Our house in Ponderosa (pictured here in 2008) that was flooded. You can still see where it is sitting on bricks.
Me holding a bat with Pai’s grip in front of Mami’s house in Vega Alta.
Cheo outside Mami’s house in Vega Alta, 1977.
Yadier, two, in the yard of our Espinosa house in front of the stadium, 1984.
Me (eleven), Cheo (ten), and Yadier (three) at our home in Ponderosa after the flood.
Me (twelve), Cheo (eleven), and Yadier (four) at the opening day ceremony for Dorado in Río Nuevo.
Los Pobres fifteen-to-sixteen-year-olds team. Our first and only Puerto Rican championship, in our final year as Los Pobres on the field across the street. Me (bottom row, far right), Yadier the bat boy (not in uniform, bottom row, second from left), and Cheo (top row, fifth from left, no cap).
The first Los Pobres team. Benjamín (back row, left) and me (top row, third from the left).
My All-Star baseball card with the 1996 AA Texas League Midland Angels.
The first time Pai and Mai saw Cheo and me in our Major League uniforms, Tropicana Field, Tampa Bay, 2001. Yadier was just finishing his season with the Johnson City Cardinals.
Cheo and me in Anaheim in 2001. One of the first photos we have together in the same Major League uniform.
During Game 2 of the 2002 ALDS.
Beating the Yankees in the 2002 ALDS.
Me in the Rangers’ clubhouse after the 2010 ALDS, holding Pai’s framed photo that I carried with me to every game since he passed away in 2008.
Celebrating in the Rangers’ clubhouse after beating the Yankees to earn a trip to the 2010 World Series.
Me with my brothers after the final game of my career, November 1, 2010.
Me with my daughters and Jamie at AT&T Park in June 2008, after the Giants’ Wives vs. A’s Wives Charity Softball Game.

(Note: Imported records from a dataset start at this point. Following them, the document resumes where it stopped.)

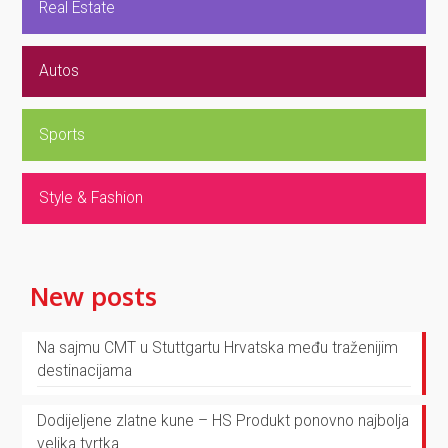
Real Estate
Autos
Sports
Style & Fashion
New posts
Na sajmu CMT u Stuttgartu Hrvatska među traženijim
destinacijama
Dodijeljene zlatne kune – HS Produkt ponovno najbolja
velika tvrtka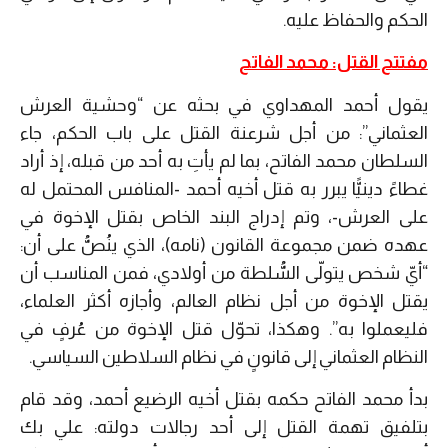
الحكم والحفاظ عليه.
مفتتح القتل: محمد الفاتح
يقول أحمد المهداوي في بحثه عن “وحشية العرش
العثماني”: من أجل شرعنة القتل على باب الحكم، جاء
السلطان محمد الفاتح، بما لم يأتِ به أحد من قبله، إذ أراد
غطاءً دينيًّا يبرر به قتل أخيه أحمد -المنافس المحتمل له
على العرش-، وتم إدراج البند الخاص بقتل الإخوة في
عهده ضمن مجموعة القانون (نامه)، الذي ينُصُّ على أن:
“أيّ شخص يتولّى السُّلطة من أولادي، فمن المناسب أن
يقتل الإخوة من أجل نظام العالم، وأجازه أكثر العلماء،
فليعملوا به”. وهكذا، تحوّل قتل الإخوة من عُرفٍ في
النظام العثماني إلى قانونٍ في نظام السلاطين السياسي.
بدأ محمد الفاتح حكمه بقتل أخيه الرضيع أحمد، وقد قام
بتلفيق تهمة القتل إلى أحد رجالات دولته: علي بك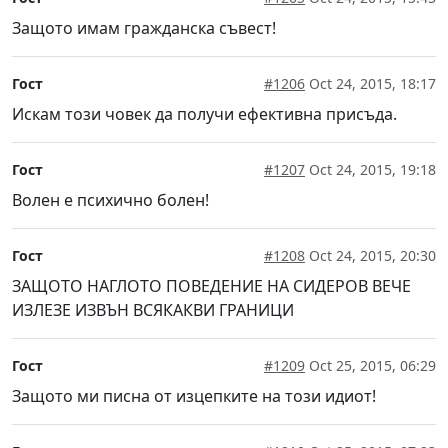
Защото имам гражданска съвест!
Гост
#1206
Oct 24, 2015, 18:17
Искам този човек да получи ефективна присъда.
Гост
#1207
Oct 24, 2015, 19:18
Волен е психично болен!
Гост
#1208
Oct 24, 2015, 20:30
ЗАЩОТО НАГЛОТО ПОВЕДЕНИЕ НА СИДЕРОВ ВЕЧЕ
ИЗЛЕЗЕ ИЗВЪН ВСЯКАКВИ ГРАНИЦИ
Гост
#1209
Oct 25, 2015, 06:29
Защото ми писна от изцепките на този идиот!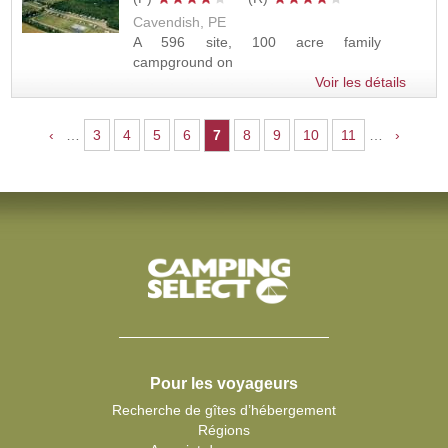
Cavendish, PE
A 596 site, 100 acre family
campground on
Voir les détails
Pages
‹
…
3
4
5
6
7
8
9
10
11
…
›
Pour les voyageurs
Recherche de gîtes d’hébergement
Régions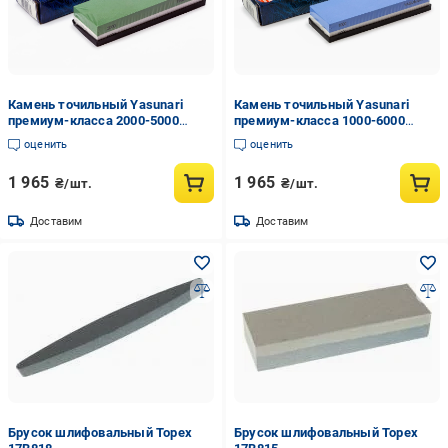
Камень точильный Yasunari
Камень точильный Yasunari
премиум-класса 2000-5000
премиум-класса 1000-6000
(9010020)
(9010015)
оценить
оценить
1 965
1 965
₴/шт.
₴/шт.
Доставим
Доставим
Брусок шлифовальный Topex
Брусок шлифовальный Topex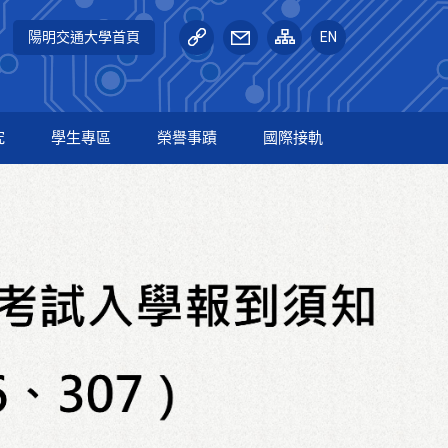
陽明交通大學首頁
EN
究
學生專區
榮譽事蹟
國際接軌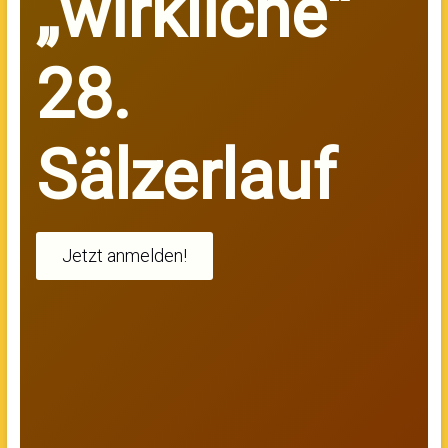
„wirkliche“
28.
Sälzerlauf
Jetzt anmelden!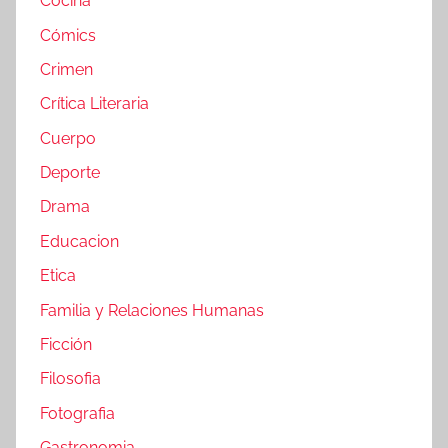
Cocina
Cómics
Crimen
Crítica Literaria
Cuerpo
Deporte
Drama
Educacion
Etica
Familia y Relaciones Humanas
Ficción
Filosofia
Fotografia
Gastronomia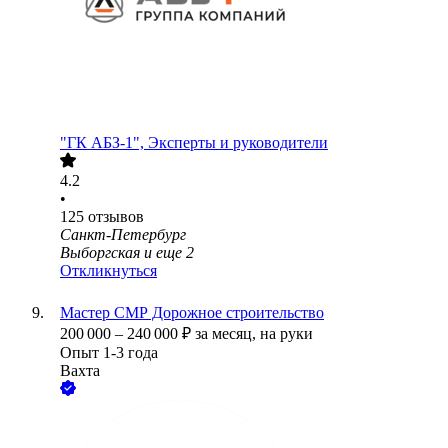
"ГК АБЗ-1", Эксперты и руководители
4.2
•
125
отзывов
Санкт-Петербург
Выборгская
и еще
2
Откликнуться
Мастер СМР Дорожное строительство
200 000
–
240 000
₽
за месяц,
на руки
Опыт 1-3 года
Вахта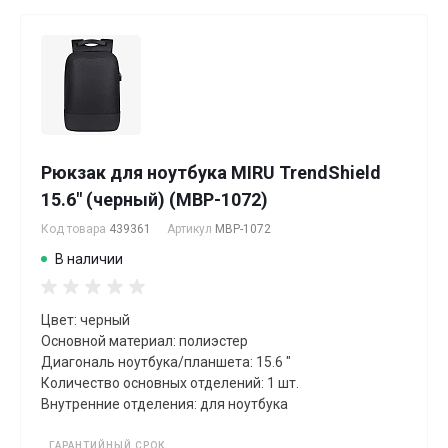
Рюкзак для ноутбука MIRU TrendShield
15.6" (черный) (MBP-1072)
Код товара
439361
Артикул
MBP-1072
В наличии
Цвет: черный
Основной материал: полиэстер
Диагональ ноутбука/планшета: 15.6 "
Количество основных отделений: 1 шт.
Внутренние отделения: для ноутбука
ГАРАНТИЙНЫЙ СРОК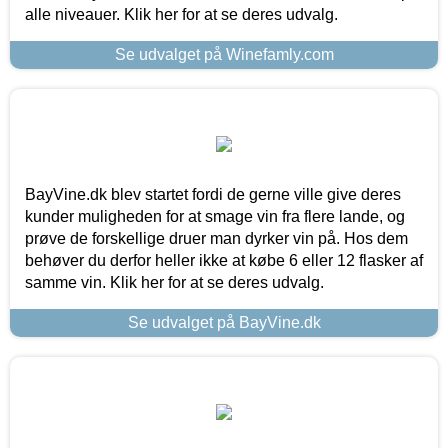
alle niveauer. Klik her for at se deres udvalg.
Se udvalget på Winefamly.com
BayVine.dk blev startet fordi de gerne ville give deres
kunder muligheden for at smage vin fra flere lande, og
prøve de forskellige druer man dyrker vin på. Hos dem
behøver du derfor heller ikke at købe 6 eller 12 flasker af
samme vin. Klik her for at se deres udvalg.
Se udvalget på BayVine.dk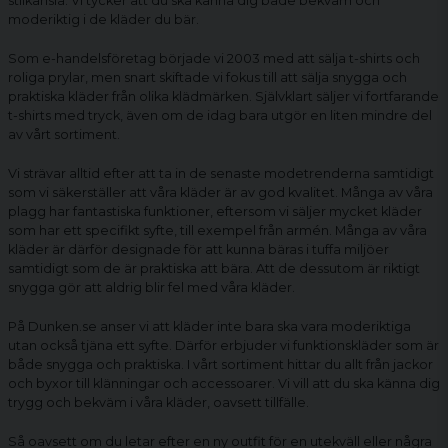
stilkänsla. Vi tycker att du ska känna dig både bekväm och
moderiktig i de kläder du bär.
Som e-handelsföretag började vi 2003 med att sälja t-shirts och
roliga prylar, men snart skiftade vi fokus till att sälja snygga och
praktiska kläder från olika klädmärken. Självklart säljer vi fortfarande
t-shirts med tryck, även om de idag bara utgör en liten mindre del
av vårt sortiment.
Vi strävar alltid efter att ta in de senaste modetrenderna samtidigt
som vi säkerställer att våra kläder är av god kvalitet. Många av våra
plagg har fantastiska funktioner, eftersom vi säljer mycket kläder
som har ett specifikt syfte, till exempel från armén. Många av våra
kläder är därför designade för att kunna bäras i tuffa miljöer
samtidigt som de är praktiska att bära. Att de dessutom är riktigt
snygga gör att aldrig blir fel med våra kläder.
På Dunken.se anser vi att kläder inte bara ska vara moderiktiga
utan också tjäna ett syfte. Därför erbjuder vi funktionskläder som är
både snygga och praktiska. I vårt sortiment hittar du allt från jackor
och byxor till klänningar och accessoarer. Vi vill att du ska känna dig
trygg och bekväm i våra kläder, oavsett tillfälle.
Så oavsett om du letar efter en ny outfit för en utekväll eller några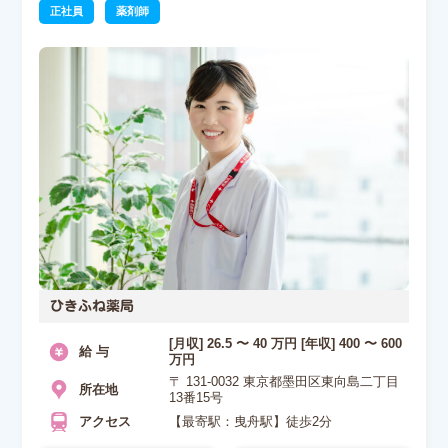
正社員
薬剤師
ひきふね薬局
[月収] 26.5 〜 40 万円 [年収] 400 〜 600
給 与
万円
〒 131-0032 東京都墨田区東向島二丁目
所在地
13番15号
アクセス
【最寄駅：曳舟駅】徒歩2分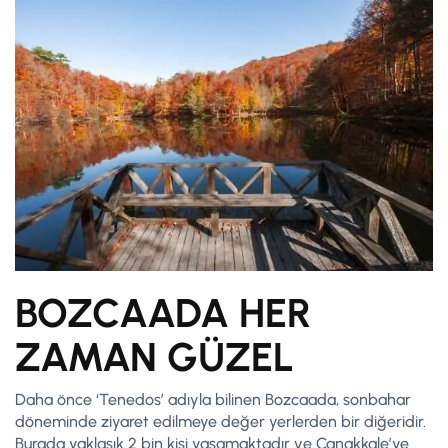
BOZCAADA HER
ZAMAN GÜZEL
Daha önce ‘Tenedos’ adıyla bilinen Bozcaada, sonbahar
döneminde ziyaret edilmeye değer yerlerden bir diğeridir.
Burada yaklaşık 2 bin kişi yaşamaktadır ve Çanakkale’ye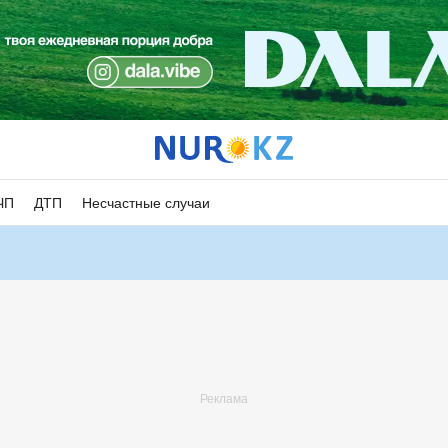
ЧП
ДТП
Несчастные случаи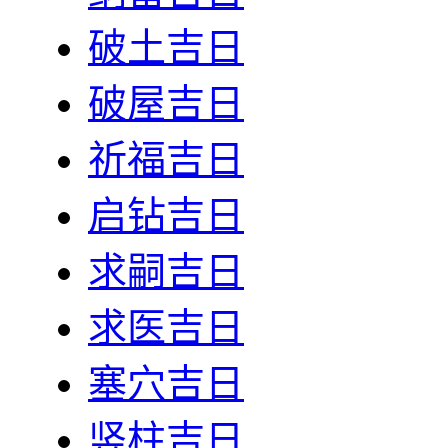
破土吉日
破屋吉日
祈福吉日
启钻吉日
求嗣吉日
求医吉日
塞穴吉日
竖柱吉日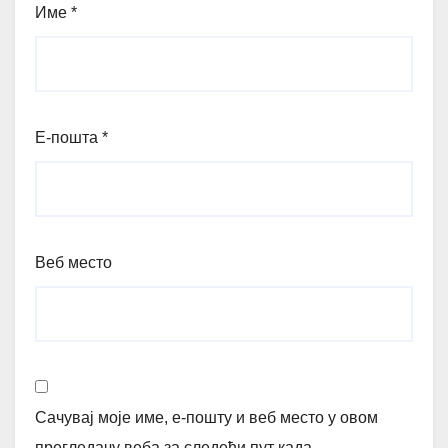
Име
*
Е-пошта
*
Веб место
Сачувај моје име, е-пошту и веб место у овом
прегледачу веба за следећи пут када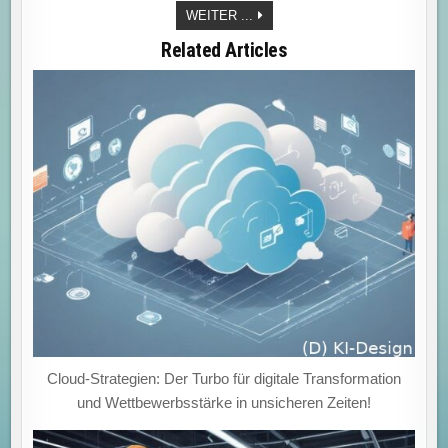
IT-
WEITER ...
BETRIEB
IM
Related Articles
WANDEL:
HYBRID
ZWISCHEN
KOSTENSPAREN
UND
INNOVATIONSSCHUB
FÜR
DIE
ZUKUNFT!
Cloud-Strategien: Der Turbo für digitale Transformation
und Wettbewerbsstärke in unsicheren Zeiten!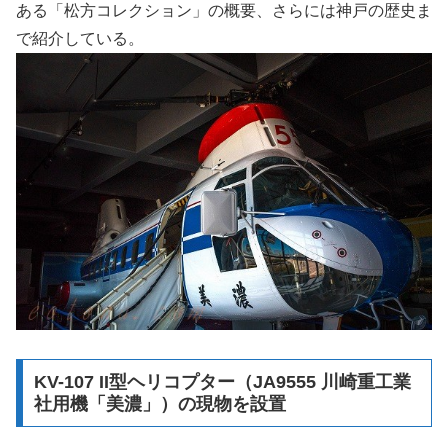
ある「松方コレクション」の概要、さらには神戸の歴史ま
で紹介している。
KV-107 II型ヘリコプター（JA9555 川崎重工業
社用機「美濃」）の現物を設置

Me, Jamie, and Jayda during spring training, 2010.
ACKNOWLEDGMENTS
THIS BOOK IS as much Jamie’s as it is mine. She encouraged me to share the story of my dad, along with my own unlikely journey to the big leagues. She pushed me to fill in the gaps of my father’s life and to capture the heroism in a life lived with humility and integrity. If she had not come into my life, this book would not have happened. She is my love, my life, my Black Pearl.
Although this book is about my father, my mother was as powerful an influence on me and my brothers as he was. While Pai was working, Mai was always there for us, teaching us respect, making us laugh, pushing us to work hard, and instilling in us the kind of strength and love she has shown all her life.
My daughters, Kyshly, Kelssy, and Jayda, inspire me to be as good a dad to them as Pai was to me. Thank you, Kys
hly and Kelssy, for bringing so much happiness to your grandfather’s life. You were such lights in his life. Jayda never got to meet her loving abuelo, so I hope this book will help her to know him.
My brothers, Cheo and Yadier, are great ballplayers and even better people. For all their success, they are still as humble as they were as kids hitting bottle caps with taped-up bats on the field across the street.
So many family and friends helped with background and details of my father’s life. I am so grateful for the hours they spent being interviewed, telling priceless stories and digging up old photos. I want to thank on Mai’s side of the family: Titi Norma, Titi Charo, Titi Ivonne, Tío Paquito, Tío Felo, Tío Papo, and Titi Rosalia. And on Pai’s side: Titi Panchita, Titi Nenita, Titi Graciela, Titi Pura, Titi Pillita, Titi Guia, Tío Chiquito, Tío Tití, Tío Gordo, Tío Blanco, and Titi Virgen.
Other family and friends who helped either with interviews or logistics: Luisito Samot Molina, Junior Diaz, Jacinto Camacho, Mandy Matta, Vitin Morales, Morayma Arroyo, José Olivo Miguelito and Lourdes Rivera, Eliut Rivera, Pedro “Cucho” Morales, Jare Morales, Joel Morales, and Carlitos Lopez.